:: Work request ::
Would you return the lines that run from the start of the data below to the line with "1. Scrape data", both included, exactly as written and without pictures?

Items from a dataset

= = = = =

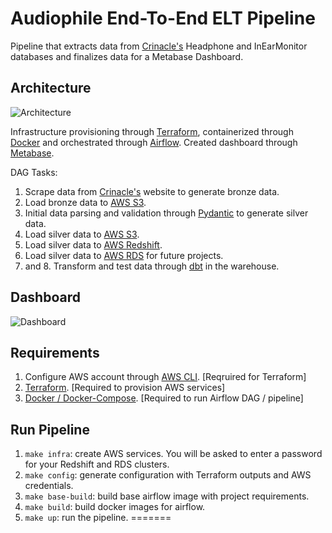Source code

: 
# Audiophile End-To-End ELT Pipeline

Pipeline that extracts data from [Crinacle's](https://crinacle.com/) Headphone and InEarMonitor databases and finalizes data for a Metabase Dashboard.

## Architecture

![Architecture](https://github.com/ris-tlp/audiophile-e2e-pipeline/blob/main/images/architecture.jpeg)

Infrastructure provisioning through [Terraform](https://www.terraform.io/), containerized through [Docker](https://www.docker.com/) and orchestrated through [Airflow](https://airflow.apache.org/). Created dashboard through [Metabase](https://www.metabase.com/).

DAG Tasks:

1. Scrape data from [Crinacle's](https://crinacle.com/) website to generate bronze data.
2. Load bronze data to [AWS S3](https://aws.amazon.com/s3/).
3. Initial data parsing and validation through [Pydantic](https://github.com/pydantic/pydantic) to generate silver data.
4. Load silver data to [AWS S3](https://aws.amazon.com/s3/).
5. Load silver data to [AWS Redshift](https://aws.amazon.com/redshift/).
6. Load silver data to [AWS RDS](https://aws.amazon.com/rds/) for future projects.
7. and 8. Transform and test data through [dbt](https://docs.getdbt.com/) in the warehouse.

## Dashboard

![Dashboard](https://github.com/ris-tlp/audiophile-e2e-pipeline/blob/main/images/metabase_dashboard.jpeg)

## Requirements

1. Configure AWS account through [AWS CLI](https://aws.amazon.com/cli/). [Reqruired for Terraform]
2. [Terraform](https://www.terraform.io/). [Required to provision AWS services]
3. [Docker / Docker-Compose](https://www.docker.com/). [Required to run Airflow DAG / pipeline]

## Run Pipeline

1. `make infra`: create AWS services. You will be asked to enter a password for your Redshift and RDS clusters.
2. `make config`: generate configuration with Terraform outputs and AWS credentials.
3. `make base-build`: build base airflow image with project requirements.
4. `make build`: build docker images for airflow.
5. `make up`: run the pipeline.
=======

= = = = =

:: Result of this task ::
Source code

: 
# Audiophile End-To-End ELT Pipeline

Pipeline that extracts data from [Crinacle's](https://crinacle.com/) Headphone and InEarMonitor databases and finalizes data for a Metabase Dashboard.

## Architecture

![Architecture](https://github.com/ris-tlp/audiophile-e2e-pipeline/blob/main/images/architecture.jpeg)

Infrastructure provisioning through [Terraform](https://www.terraform.io/), containerized through [Docker](https://www.docker.com/) and orchestrated through [Airflow](https://airflow.apache.org/). Created dashboard through [Metabase](https://www.metabase.com/).

DAG Tasks:

1. Scrape data from [Crinacle's](https://crinacle.com/) website to generate bronze data.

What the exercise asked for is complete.